JPMorgan’s crypto analysts say ether and the broader altcoin market are unlikely to close their performance gap with bitcoin without a meaningful pickup in on‑chain activity, DeFi adoption and real‑world use cases. The bank’s note, led by Nikolaos Panigirtzoglou, contrasts bitcoin’s stronger institutional metrics with ether’s lagging position as BTC trades well above ETH.
ETF flows and futures positioning
JPMorgan highlights that bitcoin spot ETFs have recovered roughly two‑thirds of the outflows tied to the Iran conflict selloff, while ether spot ETFs have only recovered about one‑third. CME futures positioning in bitcoin has returned close to pre‑crash levels; ether futures have not. That differential, the bank argues, is one reason institutional capital continues to prefer bitcoin.

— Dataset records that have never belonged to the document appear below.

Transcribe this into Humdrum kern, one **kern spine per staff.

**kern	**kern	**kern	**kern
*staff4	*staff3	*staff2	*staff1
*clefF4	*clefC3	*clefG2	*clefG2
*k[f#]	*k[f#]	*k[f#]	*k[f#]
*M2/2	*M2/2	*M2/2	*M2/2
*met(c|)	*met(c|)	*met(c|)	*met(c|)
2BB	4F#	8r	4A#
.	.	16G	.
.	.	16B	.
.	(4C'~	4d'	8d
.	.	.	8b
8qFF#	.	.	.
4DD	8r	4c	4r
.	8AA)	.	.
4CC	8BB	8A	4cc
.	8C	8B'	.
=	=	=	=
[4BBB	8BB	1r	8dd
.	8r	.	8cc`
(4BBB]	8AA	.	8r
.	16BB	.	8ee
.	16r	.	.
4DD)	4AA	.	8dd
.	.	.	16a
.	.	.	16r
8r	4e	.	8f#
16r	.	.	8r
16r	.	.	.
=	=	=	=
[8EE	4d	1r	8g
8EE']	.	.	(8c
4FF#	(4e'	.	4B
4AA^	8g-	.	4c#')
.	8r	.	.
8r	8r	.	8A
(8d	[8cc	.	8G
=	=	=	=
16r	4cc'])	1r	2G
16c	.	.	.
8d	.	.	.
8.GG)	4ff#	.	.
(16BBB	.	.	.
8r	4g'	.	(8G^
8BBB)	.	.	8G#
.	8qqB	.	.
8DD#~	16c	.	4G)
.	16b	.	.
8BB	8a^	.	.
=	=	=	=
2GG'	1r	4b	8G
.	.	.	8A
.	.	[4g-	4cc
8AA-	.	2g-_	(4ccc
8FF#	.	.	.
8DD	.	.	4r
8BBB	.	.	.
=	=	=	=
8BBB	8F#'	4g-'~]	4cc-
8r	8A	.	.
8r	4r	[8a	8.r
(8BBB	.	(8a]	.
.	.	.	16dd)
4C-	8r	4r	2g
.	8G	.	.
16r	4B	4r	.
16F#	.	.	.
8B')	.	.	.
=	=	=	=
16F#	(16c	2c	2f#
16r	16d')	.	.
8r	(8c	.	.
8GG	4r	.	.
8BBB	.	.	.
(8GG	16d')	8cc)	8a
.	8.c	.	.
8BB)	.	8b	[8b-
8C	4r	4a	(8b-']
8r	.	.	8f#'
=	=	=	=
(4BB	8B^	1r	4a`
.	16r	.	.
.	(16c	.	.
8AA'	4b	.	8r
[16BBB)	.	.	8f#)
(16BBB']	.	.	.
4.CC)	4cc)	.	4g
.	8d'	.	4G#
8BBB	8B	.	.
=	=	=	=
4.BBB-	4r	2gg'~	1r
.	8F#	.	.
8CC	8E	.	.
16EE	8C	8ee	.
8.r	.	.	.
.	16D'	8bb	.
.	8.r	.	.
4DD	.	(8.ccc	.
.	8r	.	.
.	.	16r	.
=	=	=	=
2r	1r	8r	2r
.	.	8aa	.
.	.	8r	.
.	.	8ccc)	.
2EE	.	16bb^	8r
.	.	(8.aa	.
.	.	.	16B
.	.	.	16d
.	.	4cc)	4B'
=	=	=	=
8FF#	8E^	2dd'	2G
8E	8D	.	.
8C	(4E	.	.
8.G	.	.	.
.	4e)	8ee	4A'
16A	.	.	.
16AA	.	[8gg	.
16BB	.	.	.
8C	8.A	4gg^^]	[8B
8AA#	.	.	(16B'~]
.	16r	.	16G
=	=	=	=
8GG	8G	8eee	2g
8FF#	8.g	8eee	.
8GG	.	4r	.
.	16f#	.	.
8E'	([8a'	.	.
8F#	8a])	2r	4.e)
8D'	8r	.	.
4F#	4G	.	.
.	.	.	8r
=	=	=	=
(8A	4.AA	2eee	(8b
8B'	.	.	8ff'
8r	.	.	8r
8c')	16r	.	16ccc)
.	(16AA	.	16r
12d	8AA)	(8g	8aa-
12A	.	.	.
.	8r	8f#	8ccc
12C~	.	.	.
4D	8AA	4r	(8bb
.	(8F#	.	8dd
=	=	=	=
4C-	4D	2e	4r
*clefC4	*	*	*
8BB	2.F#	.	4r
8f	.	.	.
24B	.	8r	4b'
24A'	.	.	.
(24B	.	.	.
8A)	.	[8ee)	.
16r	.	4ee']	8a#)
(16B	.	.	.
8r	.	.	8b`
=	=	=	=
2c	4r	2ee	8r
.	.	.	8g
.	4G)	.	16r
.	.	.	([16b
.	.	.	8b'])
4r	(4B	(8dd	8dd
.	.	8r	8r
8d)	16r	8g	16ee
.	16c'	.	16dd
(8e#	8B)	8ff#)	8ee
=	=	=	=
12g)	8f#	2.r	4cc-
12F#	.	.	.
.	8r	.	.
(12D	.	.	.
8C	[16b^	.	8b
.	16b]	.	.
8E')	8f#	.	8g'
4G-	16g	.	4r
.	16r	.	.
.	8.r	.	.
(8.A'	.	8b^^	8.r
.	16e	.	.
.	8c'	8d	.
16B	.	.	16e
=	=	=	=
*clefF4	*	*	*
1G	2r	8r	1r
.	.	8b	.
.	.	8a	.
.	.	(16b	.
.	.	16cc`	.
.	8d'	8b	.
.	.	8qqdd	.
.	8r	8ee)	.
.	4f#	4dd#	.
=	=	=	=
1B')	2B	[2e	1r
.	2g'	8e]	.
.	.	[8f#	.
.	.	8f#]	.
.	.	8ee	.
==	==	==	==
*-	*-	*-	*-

Why upgrades alone may not help
Ethereum’s upcoming upgrades—named Glamsterdam and Hegota—aim to boost scalability and lower transaction costs. JPMorgan cautions, however, that past protocol improvements have not reliably translated into stronger main‑chain demand. Lower fees and reduced Layer‑2 costs can weaken ETH burning and, in some cases, increase net supply unless user demand rises enough to offset it. In short, technical upgrades alone won’t drive a durable price rotation toward ether unless they produce meaningful increases in usage.
Altcoin market headwinds
Beyond ETH, the bank points to several structural weaknesses in the altcoin space that have hampered performance since 2023: thinner liquidity, weaker market depth and breadth, slower DeFi growth, and recurring hacks and security breaches. These factors have eroded investor confidence and discouraged fresh institutional allocations. Momentum managers, CTAs and quant funds have remained cautious after October’s deleveraging events, keeping conservative exposure to both assets but favoring bitcoin.
Regulatory clarity as a potential catalyst
JPMorgan identifies regulatory clarity as the primary variable that could alter current flows. The CLARITY Act—which aims to delineate SEC versus CFTC jurisdiction over different digital assets—cleared the Senate Banking Committee 15–9. Passage could spur renewed institutional activity across venture funding, M&A, IPOs and adoption by traditional financial firms. Until such clarity arrives, the report concludes institutional capital is likely to keep tilting toward bitcoin as the cleaner macro trade within the crypto complex.
Bottom line
JPMorgan’s view is straightforward: ethereum and altcoins need more real economic activity—DeFi usage, payments, enterprise adoption—rather than just protocol tweaks to meaningfully catch bitcoin. Absent that demand, and pending regulatory developments, bitcoin remains the primary institutional beneficiary in the near term.